В другое время он стал бы изворачиваться, врать, но сейчас верил в свои козыри.
— Маменция! — сказал он развязно. — Докладываю: задание выполнено, противник уничтожен, взяты трофеи.
И протянул ей сноп ослепительных искр. Мамочка отличалась завидным хладнокровием, но сейчас она дрогнула. Всем составом и по отдельности: качнулся высокий, как башня, шиньон («шиньонс-ким узником» называл его Сам в добрую минуту, явно на что-то намекая), и в разные стороны метнулись под капотом тяжелые груди.

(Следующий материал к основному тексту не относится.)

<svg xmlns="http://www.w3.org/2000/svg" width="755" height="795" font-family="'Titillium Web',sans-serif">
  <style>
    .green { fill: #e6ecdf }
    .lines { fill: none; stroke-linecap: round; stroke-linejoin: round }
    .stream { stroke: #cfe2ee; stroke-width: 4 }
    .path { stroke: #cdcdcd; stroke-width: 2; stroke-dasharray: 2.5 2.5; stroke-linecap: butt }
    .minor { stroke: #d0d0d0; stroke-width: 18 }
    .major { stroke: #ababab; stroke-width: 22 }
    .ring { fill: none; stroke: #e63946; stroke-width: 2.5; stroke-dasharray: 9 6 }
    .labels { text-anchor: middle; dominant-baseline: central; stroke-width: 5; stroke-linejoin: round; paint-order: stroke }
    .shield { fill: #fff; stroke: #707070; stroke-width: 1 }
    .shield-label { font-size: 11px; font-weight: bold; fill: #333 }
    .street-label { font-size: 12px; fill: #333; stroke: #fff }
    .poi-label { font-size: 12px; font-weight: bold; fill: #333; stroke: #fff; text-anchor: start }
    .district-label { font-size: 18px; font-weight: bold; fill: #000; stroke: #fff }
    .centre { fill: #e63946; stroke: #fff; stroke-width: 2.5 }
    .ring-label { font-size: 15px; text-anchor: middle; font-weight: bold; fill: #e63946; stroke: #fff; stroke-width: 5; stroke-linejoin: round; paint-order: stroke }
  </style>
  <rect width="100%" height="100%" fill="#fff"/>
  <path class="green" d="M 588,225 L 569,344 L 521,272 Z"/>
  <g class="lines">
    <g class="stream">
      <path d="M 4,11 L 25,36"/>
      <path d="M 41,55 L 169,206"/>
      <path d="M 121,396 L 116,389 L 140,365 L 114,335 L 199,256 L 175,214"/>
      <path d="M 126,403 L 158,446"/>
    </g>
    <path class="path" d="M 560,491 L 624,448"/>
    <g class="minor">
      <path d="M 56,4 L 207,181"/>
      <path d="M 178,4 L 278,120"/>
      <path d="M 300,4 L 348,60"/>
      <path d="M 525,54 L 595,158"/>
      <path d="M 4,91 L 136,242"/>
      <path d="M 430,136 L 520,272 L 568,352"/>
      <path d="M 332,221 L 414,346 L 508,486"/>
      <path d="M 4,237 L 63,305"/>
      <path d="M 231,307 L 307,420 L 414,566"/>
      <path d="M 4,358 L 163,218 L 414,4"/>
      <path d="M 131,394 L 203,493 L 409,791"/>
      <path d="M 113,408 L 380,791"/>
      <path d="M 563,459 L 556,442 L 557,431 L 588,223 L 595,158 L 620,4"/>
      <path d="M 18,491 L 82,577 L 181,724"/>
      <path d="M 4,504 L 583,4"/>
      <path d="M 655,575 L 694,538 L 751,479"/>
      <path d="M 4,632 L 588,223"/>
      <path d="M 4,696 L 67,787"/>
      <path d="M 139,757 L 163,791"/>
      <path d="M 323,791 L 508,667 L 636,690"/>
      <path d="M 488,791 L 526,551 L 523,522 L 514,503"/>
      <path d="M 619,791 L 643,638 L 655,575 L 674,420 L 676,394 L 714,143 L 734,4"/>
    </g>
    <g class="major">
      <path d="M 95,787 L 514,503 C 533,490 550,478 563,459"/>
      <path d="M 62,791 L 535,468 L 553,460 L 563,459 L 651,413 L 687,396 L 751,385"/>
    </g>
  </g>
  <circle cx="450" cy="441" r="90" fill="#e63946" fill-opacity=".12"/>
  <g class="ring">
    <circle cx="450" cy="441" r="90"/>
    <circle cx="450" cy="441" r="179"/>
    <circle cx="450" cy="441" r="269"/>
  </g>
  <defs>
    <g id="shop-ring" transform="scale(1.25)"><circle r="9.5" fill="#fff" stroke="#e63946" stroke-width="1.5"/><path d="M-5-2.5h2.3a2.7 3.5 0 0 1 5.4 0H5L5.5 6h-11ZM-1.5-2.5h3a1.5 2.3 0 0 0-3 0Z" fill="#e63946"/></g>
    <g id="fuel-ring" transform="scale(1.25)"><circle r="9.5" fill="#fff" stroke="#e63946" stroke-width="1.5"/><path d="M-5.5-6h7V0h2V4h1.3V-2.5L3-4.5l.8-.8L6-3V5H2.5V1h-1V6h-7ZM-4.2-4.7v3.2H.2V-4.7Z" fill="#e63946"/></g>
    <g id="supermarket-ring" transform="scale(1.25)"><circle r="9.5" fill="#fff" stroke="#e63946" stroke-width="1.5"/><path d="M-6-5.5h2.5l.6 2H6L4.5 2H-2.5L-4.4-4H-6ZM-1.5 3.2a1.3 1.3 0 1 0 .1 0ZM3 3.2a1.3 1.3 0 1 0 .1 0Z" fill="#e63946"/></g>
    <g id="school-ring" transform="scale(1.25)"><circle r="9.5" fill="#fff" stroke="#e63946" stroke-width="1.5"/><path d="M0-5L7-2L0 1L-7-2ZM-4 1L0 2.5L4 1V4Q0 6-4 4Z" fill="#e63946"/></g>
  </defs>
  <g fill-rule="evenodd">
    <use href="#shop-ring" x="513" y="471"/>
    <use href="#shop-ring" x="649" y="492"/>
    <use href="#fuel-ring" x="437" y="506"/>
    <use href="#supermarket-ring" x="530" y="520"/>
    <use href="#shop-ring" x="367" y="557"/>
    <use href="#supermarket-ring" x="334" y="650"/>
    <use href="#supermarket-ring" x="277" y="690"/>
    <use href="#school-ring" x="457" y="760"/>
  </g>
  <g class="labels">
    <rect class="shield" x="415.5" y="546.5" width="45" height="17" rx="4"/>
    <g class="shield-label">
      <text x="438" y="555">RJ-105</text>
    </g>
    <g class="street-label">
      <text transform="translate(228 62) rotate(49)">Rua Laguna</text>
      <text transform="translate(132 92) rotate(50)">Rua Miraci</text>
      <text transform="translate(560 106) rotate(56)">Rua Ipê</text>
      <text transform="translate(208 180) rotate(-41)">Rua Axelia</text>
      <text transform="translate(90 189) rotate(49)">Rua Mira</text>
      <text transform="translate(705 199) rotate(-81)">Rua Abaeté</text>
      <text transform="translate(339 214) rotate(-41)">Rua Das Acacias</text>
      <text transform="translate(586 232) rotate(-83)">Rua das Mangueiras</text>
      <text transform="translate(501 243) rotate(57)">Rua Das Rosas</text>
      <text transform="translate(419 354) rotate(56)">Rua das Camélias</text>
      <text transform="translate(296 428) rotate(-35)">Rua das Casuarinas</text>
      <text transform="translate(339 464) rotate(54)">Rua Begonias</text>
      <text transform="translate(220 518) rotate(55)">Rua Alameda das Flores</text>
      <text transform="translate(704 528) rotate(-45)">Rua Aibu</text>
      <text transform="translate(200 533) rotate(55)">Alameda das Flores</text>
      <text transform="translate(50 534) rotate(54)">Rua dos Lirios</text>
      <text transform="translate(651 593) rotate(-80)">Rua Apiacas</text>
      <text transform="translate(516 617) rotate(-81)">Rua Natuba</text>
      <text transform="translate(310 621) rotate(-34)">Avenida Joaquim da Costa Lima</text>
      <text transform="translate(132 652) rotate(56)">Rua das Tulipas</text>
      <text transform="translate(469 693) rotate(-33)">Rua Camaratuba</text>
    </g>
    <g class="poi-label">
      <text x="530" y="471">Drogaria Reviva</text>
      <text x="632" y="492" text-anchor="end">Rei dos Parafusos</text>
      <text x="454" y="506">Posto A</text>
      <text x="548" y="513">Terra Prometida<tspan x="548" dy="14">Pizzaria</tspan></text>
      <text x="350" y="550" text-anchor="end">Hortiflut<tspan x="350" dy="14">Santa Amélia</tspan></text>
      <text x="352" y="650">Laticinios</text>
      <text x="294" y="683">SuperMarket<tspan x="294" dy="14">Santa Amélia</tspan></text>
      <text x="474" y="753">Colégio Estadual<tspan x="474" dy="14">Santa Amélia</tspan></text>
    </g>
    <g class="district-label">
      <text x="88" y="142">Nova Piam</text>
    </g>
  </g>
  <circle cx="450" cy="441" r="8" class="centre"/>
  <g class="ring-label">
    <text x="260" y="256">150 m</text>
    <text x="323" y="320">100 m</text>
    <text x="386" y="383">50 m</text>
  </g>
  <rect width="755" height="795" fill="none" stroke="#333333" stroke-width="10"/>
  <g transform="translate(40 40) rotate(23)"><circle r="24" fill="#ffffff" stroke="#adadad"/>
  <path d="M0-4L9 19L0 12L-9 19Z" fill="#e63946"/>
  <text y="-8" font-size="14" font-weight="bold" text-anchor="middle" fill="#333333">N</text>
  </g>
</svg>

— Да-а, это предмет, — сказала она осевшим голосом. — Так бы тебя и поцеловала.
— За чем же дело стало?
— Не выношу сивухи... Ладно, я тебя сегодня приму, только прополощи рот.
— Будет сделано, товарищ маршал!
— Подумать страшно, что такая красота могла уплыть за бугор. Вот уж верно: что имеем, не храним...
— ...а потеряв, не плачем, — подхватил муж и добавил с невинным видом: — Может, сдадим в Оружейную палату?